━━━━━ TEKST STRONY
"Pub Fox jest obiektem ataków mieszkańców"
Zaognia się sprawa wokół pubu „Fox” znajdującego się przy ulicy Wielkopolskiej. Mieszkańcy skarżą się na głośną muzykę w późnych godzinach wieczorno-nocnych. Żądają od służb skutecznej interwencji.
Sprawa pubu „Fox” znajdującego się przy ulicy Wielkopolskiej jest znana od lat. Mieszkańcy okolicznych bloków skarżą się na głośną, wrzaskliwą muzykę i oczekują od służb działania, które by ulżyło ich sytuacji.
Właściciele pubu nie zgadzają się ze stwierdzeniem, że są uciążliwi dla otoczenia. W tej sprawie wystosowali do władz miasta pismo na ten temat. Uważają, że w ostatnim czasie ich lokal jest przedmiotem ataków ze strony mieszkańców. Uzasadniają, że imprezy z muzyką są wieloletnią tradycją lokalu.
- Zabawy te odbywają się wyłącznie w piątki i soboty od godziny 16:00 do 21:50, a więc z poszanowaniem ciszy nocnej. Zespół gra na specjalnie wydzielonym miejscu - ogródku, jest ono maksymalnie oddalone do blokowiska - piszą właściciele pubu w specjalnym oświadczeniu.
Właściciele ustosunkowali się również do tego, że mieszkańcy wzywają policję, do której kierują skargi na działalność pubu
- Od początku tego sezonu nasz pub jest miejscem stałych odwiedzin policjantów, którzy po spisaniu danych osobliwych odjeżdżają, ponieważ nie widzą podstaw do wystawienia mandatu - wyjaśniają właściciele.
Kontrole Straży Miejskiej wykazały, że obsługa lokalu organizuje koncerty muzyczne na zewnątrz, przestrzegając zwyczajowo przydętych godzin spoczynku nocnego.
- Obecnie nie istnieją przesłanki do podejmowania w tej sprawie interwencji przez organa gminy - uważa zastępca prezydenta Roman Foksowicz.
- Wychodząc naprzeciw oczekiwaniom mieszkańców w tym roku nie będziemy organizować głośnych imprez z muzyką. Nie chcemy zakłócać mieszkańcom spokoju. Zależy nam do dobrych kontaktach z otoczeniem. Jeśli na przyszły sezon wrócimy do tego rodzaju koncertów, to postaramy się to tak zrobić, aby nie być problemem dla otoczenia - powiedziała pełnomocnik właściciela lokalu Angelina Kania.
━━━━━━━━━━
━━━━━ DOSTARCZONY MATERIAŁ
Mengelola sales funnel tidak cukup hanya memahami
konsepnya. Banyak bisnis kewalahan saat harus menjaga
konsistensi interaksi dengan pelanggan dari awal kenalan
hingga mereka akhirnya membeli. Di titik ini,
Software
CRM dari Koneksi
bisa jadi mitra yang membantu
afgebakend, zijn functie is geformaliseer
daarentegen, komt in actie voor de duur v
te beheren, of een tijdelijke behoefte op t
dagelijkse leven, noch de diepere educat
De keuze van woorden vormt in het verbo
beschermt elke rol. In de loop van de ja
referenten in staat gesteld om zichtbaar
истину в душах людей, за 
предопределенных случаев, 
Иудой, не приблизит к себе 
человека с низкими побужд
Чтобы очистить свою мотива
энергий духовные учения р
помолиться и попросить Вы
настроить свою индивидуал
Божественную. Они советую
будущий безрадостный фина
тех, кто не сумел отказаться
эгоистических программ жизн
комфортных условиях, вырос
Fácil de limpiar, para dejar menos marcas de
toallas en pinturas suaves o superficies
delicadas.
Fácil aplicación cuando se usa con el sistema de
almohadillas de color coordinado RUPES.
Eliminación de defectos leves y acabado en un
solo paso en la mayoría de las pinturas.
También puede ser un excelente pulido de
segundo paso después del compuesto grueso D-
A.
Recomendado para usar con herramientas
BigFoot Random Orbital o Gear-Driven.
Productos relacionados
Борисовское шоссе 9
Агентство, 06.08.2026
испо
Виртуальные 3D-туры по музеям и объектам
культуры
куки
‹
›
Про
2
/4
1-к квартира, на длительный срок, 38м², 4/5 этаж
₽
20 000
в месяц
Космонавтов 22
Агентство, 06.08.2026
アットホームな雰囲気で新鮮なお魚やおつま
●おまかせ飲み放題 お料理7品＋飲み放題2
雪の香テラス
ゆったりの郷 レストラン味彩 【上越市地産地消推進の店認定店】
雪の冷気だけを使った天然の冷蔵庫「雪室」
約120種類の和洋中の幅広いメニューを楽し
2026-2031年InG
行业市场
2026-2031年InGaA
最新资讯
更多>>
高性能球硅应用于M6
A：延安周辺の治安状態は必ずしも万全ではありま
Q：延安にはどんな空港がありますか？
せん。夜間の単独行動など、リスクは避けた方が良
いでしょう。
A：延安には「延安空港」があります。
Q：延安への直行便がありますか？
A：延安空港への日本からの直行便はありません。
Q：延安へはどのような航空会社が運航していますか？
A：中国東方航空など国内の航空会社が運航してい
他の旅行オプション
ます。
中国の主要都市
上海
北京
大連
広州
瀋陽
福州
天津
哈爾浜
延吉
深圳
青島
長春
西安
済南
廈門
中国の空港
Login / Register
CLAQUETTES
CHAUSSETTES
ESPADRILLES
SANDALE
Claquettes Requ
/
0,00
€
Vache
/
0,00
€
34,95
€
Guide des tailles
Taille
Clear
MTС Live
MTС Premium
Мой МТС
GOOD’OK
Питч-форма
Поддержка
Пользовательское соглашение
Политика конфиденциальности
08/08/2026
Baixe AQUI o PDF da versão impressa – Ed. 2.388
━━━━━━━━━━
• DO ZROBIENIA
[a] Wypisz z artykułu o pubie „Fox” fragment od słów „Zaognia się sprawa” do słów „wieloletnią tradycją lokalu.”, razem z nimi.
[b] Przepisz wiersze od pierwszego aż do tego, w którym stoi „dagelijkse leven, noch de diepere educat”, razem z nim. Zamień w nich „pelanggan” na „konsumen”, a resztę zostaw bez zmian.

• ROZWIĄZANE ZADANIA
[a]
Zaognia się sprawa wokół pubu „Fox” znajdującego się przy ulicy Wielkopolskiej. Mieszkańcy skarżą się na głośną muzykę w późnych godzinach wieczorno-nocnych. Żądają od służb skutecznej interwencji.
Sprawa pubu „Fox” znajdującego się przy ulicy Wielkopolskiej jest znana od lat. Mieszkańcy okolicznych bloków skarżą się na głośną, wrzaskliwą muzykę i oczekują od służb działania, które by ulżyło ich sytuacji.
Właściciele pubu nie zgadzają się ze stwierdzeniem, że są uciążliwi dla otoczenia. W tej sprawie wystosowali do władz miasta pismo na ten temat. Uważają, że w ostatnim czasie ich lokal jest przedmiotem ataków ze strony mieszkańców. Uzasadniają, że imprezy z muzyką są wieloletnią tradycją lokalu.

[b]
Mengelola sales funnel tidak cukup hanya memahami
konsepnya. Banyak bisnis kewalahan saat harus menjaga
konsistensi interaksi dengan konsumen dari awal kenalan
hingga mereka akhirnya membeli. Di titik ini,
Software
CRM dari Koneksi
bisa jadi mitra yang membantu
afgebakend, zijn functie is geformaliseer
daarentegen, komt in actie voor de duur v
te beheren, of een tijdelijke behoefte op t
dagelijkse leven, noch de diepere educat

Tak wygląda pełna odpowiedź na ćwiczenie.